Anthony Cudahy (b.1989 Florida, USA) is a painter whose tender scenes reveal the nuanced complexities of life. Hales will present a new figurative work by the artist. Cudahy paints and recontextualizes the past to address the present, speaking to the continuum of queer experience across generations.  In masterful compositions he creates a world for unspoken stories, intimate moments and romantic gesture. Cudahy intuitively combines art historical motifs with personal imagery to create a complex compositional puzzle. His work is a testament to relationships and human connection, physically and mentally. The warmth and quietness of the scenes are undercut by a sense of tension, reflecting personal and collective anxiety. There is a presence of narrative possibility playing out within and beyond Cudahy’s painted and drawn surfaces. This year he has been included in FLAG Art Foundation’s group exhibition, as well as a solo show, Coral Room at Hales New York.
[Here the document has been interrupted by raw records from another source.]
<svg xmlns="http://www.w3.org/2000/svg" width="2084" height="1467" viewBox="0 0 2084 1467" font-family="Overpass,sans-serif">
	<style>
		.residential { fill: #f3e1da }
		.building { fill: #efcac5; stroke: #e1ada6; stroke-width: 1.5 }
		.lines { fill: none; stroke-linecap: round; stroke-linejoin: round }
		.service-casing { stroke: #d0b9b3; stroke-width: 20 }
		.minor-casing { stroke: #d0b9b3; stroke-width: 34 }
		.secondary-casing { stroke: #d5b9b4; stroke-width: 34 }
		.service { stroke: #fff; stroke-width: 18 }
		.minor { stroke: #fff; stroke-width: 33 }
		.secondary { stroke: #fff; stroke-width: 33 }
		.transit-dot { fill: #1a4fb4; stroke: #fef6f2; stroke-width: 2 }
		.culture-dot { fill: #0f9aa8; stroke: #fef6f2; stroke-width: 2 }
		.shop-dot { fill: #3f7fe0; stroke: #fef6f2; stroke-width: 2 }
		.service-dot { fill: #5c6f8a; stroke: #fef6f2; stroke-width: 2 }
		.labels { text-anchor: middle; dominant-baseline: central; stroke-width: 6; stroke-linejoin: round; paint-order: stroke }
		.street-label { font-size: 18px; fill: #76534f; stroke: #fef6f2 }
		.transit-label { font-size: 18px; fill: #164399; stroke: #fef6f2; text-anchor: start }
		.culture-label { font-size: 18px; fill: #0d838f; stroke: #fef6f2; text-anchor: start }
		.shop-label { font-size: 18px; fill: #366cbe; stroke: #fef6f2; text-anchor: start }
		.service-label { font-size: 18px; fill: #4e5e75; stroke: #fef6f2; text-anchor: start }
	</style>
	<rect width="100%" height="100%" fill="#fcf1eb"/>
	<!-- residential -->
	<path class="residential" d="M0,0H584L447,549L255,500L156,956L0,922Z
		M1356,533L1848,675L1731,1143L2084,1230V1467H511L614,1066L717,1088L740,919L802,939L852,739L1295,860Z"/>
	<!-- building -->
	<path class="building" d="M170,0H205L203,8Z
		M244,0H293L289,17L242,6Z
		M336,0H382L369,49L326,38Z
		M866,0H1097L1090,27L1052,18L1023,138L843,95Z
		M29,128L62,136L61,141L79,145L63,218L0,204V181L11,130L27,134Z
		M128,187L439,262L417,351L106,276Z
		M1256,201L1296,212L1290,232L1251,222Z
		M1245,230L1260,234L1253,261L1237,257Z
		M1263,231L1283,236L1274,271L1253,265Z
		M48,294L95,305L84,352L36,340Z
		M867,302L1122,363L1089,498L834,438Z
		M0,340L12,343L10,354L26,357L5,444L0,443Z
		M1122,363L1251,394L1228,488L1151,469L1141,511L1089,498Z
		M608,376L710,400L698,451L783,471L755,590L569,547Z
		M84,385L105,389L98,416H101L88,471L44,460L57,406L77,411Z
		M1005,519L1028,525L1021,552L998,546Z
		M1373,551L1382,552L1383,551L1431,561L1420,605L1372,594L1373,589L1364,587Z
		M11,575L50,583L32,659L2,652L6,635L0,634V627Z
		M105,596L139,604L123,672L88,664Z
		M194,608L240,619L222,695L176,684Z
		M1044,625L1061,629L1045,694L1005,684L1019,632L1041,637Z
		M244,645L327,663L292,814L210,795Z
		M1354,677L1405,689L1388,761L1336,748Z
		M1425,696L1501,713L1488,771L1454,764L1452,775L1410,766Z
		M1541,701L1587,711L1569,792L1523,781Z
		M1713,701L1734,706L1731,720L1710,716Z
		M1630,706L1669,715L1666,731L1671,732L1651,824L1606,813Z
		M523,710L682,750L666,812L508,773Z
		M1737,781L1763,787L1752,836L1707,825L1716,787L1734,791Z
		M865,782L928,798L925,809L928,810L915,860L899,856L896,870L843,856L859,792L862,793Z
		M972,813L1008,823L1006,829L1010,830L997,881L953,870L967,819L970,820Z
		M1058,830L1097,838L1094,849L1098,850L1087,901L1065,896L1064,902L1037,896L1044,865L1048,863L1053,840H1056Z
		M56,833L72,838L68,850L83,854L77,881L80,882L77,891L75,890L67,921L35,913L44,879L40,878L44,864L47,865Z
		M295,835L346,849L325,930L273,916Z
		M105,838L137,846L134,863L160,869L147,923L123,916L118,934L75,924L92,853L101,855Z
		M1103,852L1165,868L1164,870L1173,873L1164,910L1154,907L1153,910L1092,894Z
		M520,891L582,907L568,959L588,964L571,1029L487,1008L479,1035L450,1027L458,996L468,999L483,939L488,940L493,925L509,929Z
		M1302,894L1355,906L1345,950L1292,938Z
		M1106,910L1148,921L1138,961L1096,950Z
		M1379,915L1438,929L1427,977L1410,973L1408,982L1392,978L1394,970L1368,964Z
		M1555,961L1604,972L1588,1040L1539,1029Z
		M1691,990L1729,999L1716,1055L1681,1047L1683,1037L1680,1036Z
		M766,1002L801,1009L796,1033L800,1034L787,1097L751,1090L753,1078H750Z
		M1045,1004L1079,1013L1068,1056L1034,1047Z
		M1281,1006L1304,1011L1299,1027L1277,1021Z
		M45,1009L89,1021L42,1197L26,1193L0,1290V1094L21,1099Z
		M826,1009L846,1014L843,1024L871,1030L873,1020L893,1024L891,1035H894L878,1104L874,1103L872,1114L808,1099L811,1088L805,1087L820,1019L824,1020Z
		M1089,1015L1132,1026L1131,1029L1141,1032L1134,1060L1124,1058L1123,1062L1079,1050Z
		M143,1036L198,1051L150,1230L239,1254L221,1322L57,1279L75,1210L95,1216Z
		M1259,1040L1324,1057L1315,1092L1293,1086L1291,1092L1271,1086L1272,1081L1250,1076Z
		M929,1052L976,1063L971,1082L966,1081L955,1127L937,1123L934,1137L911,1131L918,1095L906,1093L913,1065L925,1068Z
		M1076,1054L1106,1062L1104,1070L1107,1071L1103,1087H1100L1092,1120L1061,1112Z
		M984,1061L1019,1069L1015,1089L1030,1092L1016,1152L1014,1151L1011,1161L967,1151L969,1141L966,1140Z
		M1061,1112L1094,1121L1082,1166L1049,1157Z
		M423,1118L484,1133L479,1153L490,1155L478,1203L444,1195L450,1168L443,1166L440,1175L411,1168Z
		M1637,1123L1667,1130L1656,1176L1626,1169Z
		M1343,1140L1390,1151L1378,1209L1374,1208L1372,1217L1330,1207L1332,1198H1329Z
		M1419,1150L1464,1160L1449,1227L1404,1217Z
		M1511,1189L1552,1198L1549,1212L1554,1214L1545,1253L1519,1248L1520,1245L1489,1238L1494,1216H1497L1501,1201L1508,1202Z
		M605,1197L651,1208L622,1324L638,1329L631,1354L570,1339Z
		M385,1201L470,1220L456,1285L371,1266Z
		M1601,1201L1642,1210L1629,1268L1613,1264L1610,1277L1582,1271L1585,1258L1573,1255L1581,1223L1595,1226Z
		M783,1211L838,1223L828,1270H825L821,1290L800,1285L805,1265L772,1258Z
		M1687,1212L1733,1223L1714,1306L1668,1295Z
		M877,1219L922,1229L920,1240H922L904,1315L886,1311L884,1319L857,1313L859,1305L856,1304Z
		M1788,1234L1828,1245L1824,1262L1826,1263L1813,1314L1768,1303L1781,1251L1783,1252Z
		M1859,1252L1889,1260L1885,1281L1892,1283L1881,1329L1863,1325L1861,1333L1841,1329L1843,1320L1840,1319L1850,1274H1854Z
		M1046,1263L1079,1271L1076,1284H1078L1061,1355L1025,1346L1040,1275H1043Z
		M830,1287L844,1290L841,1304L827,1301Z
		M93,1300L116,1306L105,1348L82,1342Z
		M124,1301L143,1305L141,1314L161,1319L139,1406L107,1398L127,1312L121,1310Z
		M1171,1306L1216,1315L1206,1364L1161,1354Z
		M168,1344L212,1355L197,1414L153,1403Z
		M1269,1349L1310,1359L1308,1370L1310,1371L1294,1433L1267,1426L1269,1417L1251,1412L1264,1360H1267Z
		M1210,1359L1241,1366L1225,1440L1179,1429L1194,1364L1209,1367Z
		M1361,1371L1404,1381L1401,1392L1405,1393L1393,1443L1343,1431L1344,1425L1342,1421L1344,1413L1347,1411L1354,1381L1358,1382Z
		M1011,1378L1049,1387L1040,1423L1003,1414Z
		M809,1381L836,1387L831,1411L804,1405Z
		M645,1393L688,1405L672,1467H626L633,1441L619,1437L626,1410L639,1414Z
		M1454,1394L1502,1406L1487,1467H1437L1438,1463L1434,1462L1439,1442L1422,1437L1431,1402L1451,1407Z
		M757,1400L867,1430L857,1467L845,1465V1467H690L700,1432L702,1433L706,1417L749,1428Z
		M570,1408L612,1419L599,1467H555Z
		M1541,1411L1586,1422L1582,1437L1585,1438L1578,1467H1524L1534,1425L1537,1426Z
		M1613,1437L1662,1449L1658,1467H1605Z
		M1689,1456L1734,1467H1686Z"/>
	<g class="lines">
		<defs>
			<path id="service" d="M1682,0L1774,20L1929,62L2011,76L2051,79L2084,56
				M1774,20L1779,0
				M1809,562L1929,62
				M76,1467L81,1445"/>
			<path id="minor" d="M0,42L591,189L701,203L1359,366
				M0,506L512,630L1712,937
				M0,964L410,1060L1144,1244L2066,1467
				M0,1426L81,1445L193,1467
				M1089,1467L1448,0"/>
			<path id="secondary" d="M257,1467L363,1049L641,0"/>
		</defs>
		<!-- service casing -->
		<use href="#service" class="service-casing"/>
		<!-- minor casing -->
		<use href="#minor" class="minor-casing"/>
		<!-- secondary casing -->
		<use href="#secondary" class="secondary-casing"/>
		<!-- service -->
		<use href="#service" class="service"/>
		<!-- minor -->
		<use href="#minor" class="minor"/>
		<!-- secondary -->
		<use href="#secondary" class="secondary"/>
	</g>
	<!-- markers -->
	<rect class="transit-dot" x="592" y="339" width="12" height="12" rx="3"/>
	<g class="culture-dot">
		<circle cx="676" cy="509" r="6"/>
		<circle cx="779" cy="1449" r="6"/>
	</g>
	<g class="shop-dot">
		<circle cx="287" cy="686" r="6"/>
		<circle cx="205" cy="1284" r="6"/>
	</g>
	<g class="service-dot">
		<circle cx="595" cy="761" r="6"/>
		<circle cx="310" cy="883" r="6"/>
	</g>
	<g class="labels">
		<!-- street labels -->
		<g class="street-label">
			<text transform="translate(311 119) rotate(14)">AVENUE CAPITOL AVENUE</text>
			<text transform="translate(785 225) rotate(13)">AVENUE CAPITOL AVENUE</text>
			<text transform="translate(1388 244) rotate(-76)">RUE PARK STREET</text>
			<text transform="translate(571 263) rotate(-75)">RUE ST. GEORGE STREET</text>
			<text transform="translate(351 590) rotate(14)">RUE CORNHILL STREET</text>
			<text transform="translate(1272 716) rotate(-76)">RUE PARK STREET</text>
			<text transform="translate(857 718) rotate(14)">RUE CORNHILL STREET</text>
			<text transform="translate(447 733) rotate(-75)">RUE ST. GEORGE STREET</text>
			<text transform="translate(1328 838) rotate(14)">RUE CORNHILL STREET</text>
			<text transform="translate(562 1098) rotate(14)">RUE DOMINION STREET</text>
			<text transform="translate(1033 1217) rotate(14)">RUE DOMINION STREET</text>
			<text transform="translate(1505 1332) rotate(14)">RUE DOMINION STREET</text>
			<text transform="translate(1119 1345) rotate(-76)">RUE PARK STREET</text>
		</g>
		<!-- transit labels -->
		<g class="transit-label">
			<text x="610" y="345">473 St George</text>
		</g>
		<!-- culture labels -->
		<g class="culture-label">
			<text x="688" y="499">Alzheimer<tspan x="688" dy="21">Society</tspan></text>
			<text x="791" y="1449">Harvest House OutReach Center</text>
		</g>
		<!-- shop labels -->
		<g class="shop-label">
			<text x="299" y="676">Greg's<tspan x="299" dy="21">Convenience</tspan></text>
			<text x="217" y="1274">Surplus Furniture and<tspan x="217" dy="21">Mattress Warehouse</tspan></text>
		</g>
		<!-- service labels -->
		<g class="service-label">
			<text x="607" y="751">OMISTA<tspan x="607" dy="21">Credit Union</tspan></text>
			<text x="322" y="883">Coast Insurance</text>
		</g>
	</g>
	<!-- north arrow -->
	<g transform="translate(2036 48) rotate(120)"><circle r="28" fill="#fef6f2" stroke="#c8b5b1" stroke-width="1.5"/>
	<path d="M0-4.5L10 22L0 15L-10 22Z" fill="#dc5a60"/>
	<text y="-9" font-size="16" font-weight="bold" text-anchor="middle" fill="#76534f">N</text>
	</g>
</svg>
In 2021, his work, Anti-bausor tree (protected sleepers, wolf’s-bane and spider around) (2020) was acquired by the Institute of Contemporary Art Miami. 

 

Maja Ruznic (b. 1983 Bosnia & Hercegovina) draws on personal and collective memories to create paintings that deeply connect with human psyche. Ruznic fled Bosnia & Hercegovina when the war started in 1992, living in refugee camps in Austria until migrating to California in 1995. She weaves themes of trauma and suffering with mythology and healing, softening the darker subject matter in her work. This softening is then applied to the process of painting – scumbling, blurring and allowing shapes to bleed into one another – symbolically destabilizing borders. Ruznic creates a strong sense of the power of memory – its strong hold over her but its elusion to being fully captured. In a new work, Ruznic continues to play with ambiguity — her paintings lie on the threshold of form, which she compares to a thought or a feeling that precedes language. In 2021, Ruznic had her debut institutional show In the Silver of the Sun at The Harwood Museum of Art, Rosewell, NM, USA. Later this year her work is included in the group exhibition, Hi Woman! at the Museo di Palazzo Prato, Italy.